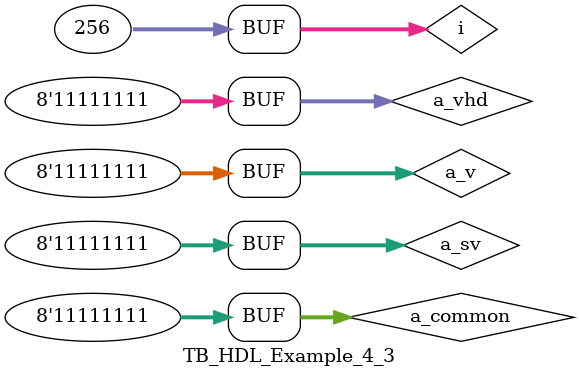
<source format=sv>
module TB_HDL_Example_4_3();
logic [7:0] a_sv;
logic  y_sv;
logic [7:0] a_v;
logic  y_v;
logic [7:0] a_vhd;
logic  y_vhd;

integer i ;
logic [7:0] a_common;

// instantiate device under test
and8_top dut
(
a_sv, y_sv, y1_sv,
a_v, y_v, 
a_vhd, y_vhd 
);

// apply inputs one at a time
initial begin


//a_sv = 4b0000; a_v = 4b0000; a_vhd = 4b0000; #10; //bin
//a_sv = 4d0; a_v = 4d0; a_vhd = 4d0; #10; // dec

//a_sv = 8'd0;
//a_v = 8'd0;
//a_vhd = 8'd0;

a_common <= 8'd0; 
//a_sv = a_common;
//a_v = a_common;
//a_vhd = a_common;

for (i = 0; i < 256 ;i = i + 1)
begin 
a_common <= i; 
a_sv = i;
a_v = i;
a_vhd = i;
#5;
end

end
endmodule
</source>
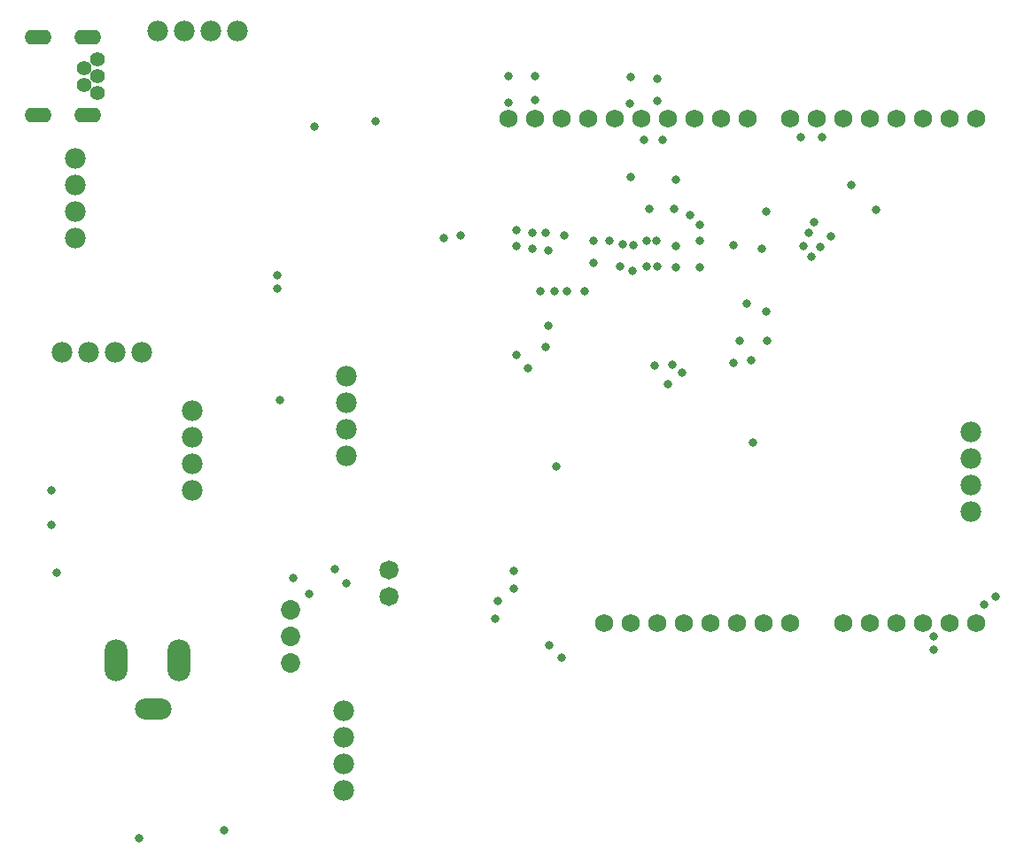
<source format=gbs>
G04*
G04 #@! TF.GenerationSoftware,Altium Limited,Altium Designer,24.1.2 (44)*
G04*
G04 Layer_Color=16711935*
%FSLAX44Y44*%
%MOMM*%
G71*
G04*
G04 #@! TF.SameCoordinates,A56E43B2-B914-4F06-BF03-FB78D576DE16*
G04*
G04*
G04 #@! TF.FilePolarity,Negative*
G04*
G01*
G75*
%ADD30C,0.0000*%
%ADD41O,2.6032X1.4032*%
%ADD42C,1.4032*%
%ADD43C,1.9812*%
%ADD44C,1.8232*%
%ADD45C,1.8532*%
%ADD46C,1.7272*%
%ADD47O,2.2032X4.0032*%
%ADD48O,3.5032X2.0032*%
%ADD49C,0.8382*%
D30*
X361671Y307340D02*
G03*
X361671Y307340I-8611J0D01*
G01*
Y281940D02*
G03*
X361671Y281940I-8611J0D01*
G01*
D41*
X17462Y816980D02*
D03*
X64962D02*
D03*
Y742580D02*
D03*
X17462D02*
D03*
D42*
X73979Y763581D02*
D03*
Y779581D02*
D03*
X61941Y771582D02*
D03*
Y787582D02*
D03*
X73979Y795580D02*
D03*
D43*
X66040Y515620D02*
D03*
X40640D02*
D03*
X116840D02*
D03*
X91440D02*
D03*
X312420Y467360D02*
D03*
Y492760D02*
D03*
Y416560D02*
D03*
Y441960D02*
D03*
X309880Y121920D02*
D03*
Y96520D02*
D03*
Y172720D02*
D03*
Y147320D02*
D03*
X53340Y650240D02*
D03*
Y624840D02*
D03*
Y701040D02*
D03*
Y675640D02*
D03*
X165100Y434340D02*
D03*
Y459740D02*
D03*
Y383540D02*
D03*
Y408940D02*
D03*
X909320Y414020D02*
D03*
Y439420D02*
D03*
Y363220D02*
D03*
Y388620D02*
D03*
X182880Y822960D02*
D03*
X208280D02*
D03*
X132080D02*
D03*
X157480D02*
D03*
D44*
X353060Y307340D02*
D03*
Y281940D02*
D03*
D45*
X259080Y218440D02*
D03*
Y243840D02*
D03*
Y269240D02*
D03*
D46*
X736600Y739140D02*
D03*
X762000D02*
D03*
X787400D02*
D03*
X812800D02*
D03*
X838200D02*
D03*
X863600D02*
D03*
X889000D02*
D03*
X914400D02*
D03*
X695960D02*
D03*
X670560D02*
D03*
X645160D02*
D03*
X619760D02*
D03*
X594360D02*
D03*
X568960D02*
D03*
X543560D02*
D03*
X518160D02*
D03*
X492760D02*
D03*
X467360D02*
D03*
X736600Y256540D02*
D03*
X711200D02*
D03*
X685800D02*
D03*
X660400D02*
D03*
X635000D02*
D03*
X609600D02*
D03*
X584200D02*
D03*
X558800D02*
D03*
X914400D02*
D03*
X889000D02*
D03*
X863600D02*
D03*
X838200D02*
D03*
X812800D02*
D03*
X787400D02*
D03*
D47*
X152400Y220980D02*
D03*
X92400D02*
D03*
D48*
X127400Y174480D02*
D03*
D49*
X698881Y508000D02*
D03*
X681863Y505603D02*
D03*
X688340Y526675D02*
D03*
X694817Y562225D02*
D03*
X713867Y554605D02*
D03*
X709034Y614807D02*
D03*
X641080Y646700D02*
D03*
X714030Y526773D02*
D03*
X681990Y617855D02*
D03*
X633064Y495904D02*
D03*
X619760Y485140D02*
D03*
X505460Y541274D02*
D03*
X624078Y503586D02*
D03*
X502920Y520700D02*
D03*
X485384Y500136D02*
D03*
X474980Y513080D02*
D03*
X510794Y574040D02*
D03*
X474980Y617220D02*
D03*
Y632460D02*
D03*
X584200Y778764D02*
D03*
X583438Y753618D02*
D03*
X614680Y718820D02*
D03*
X596900D02*
D03*
X607060Y502920D02*
D03*
X539750Y574040D02*
D03*
X523240D02*
D03*
X497840D02*
D03*
X505460Y612628D02*
D03*
X490220Y614680D02*
D03*
Y629920D02*
D03*
X502920Y629646D02*
D03*
X585988Y593217D02*
D03*
X548640Y622300D02*
D03*
Y601345D02*
D03*
X650240Y596494D02*
D03*
X627380Y596646D02*
D03*
X609600Y597281D02*
D03*
X599440D02*
D03*
X574040D02*
D03*
X586740Y617855D02*
D03*
X609600Y756158D02*
D03*
X625202Y652780D02*
D03*
X601946Y653016D02*
D03*
X584200Y683260D02*
D03*
X576580Y618490D02*
D03*
X563730Y622327D02*
D03*
X467360Y754380D02*
D03*
Y779780D02*
D03*
X609600Y777240D02*
D03*
X922020Y274320D02*
D03*
X873760Y230886D02*
D03*
Y243840D02*
D03*
X932450Y282210D02*
D03*
X405130Y624840D02*
D03*
X421640Y627380D02*
D03*
X492760Y756920D02*
D03*
Y779780D02*
D03*
X818548Y652112D02*
D03*
X795020Y675640D02*
D03*
X340539Y736421D02*
D03*
X767080Y721360D02*
D03*
X746760D02*
D03*
X261620Y299720D02*
D03*
X276860Y284480D02*
D03*
X301275Y308461D02*
D03*
X312420Y294640D02*
D03*
X599440Y621919D02*
D03*
X608838D02*
D03*
X650240Y637540D02*
D03*
Y622300D02*
D03*
X472440Y306070D02*
D03*
Y289560D02*
D03*
X457200Y277495D02*
D03*
X454660Y260985D02*
D03*
X114300Y50800D02*
D03*
X195580Y58420D02*
D03*
X506486Y235194D02*
D03*
X518160Y223520D02*
D03*
X701040Y429260D02*
D03*
X775637Y626443D02*
D03*
X520700Y627380D02*
D03*
X713740Y650240D02*
D03*
X627380Y680720D02*
D03*
Y617220D02*
D03*
X513080Y406400D02*
D03*
X749196Y617323D02*
D03*
X757086Y606894D02*
D03*
X765144Y616617D02*
D03*
X754380Y629920D02*
D03*
X759460Y640080D02*
D03*
X246380Y589534D02*
D03*
Y576580D02*
D03*
X281940Y731520D02*
D03*
X248920Y469900D02*
D03*
X35560Y304800D02*
D03*
X30480Y350520D02*
D03*
Y383540D02*
D03*
M02*

</source>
-*-
Scan the entries above for the string "source" and copy each line that contains it.

<source format=sv>
</source>
<source format=gbs>
</source>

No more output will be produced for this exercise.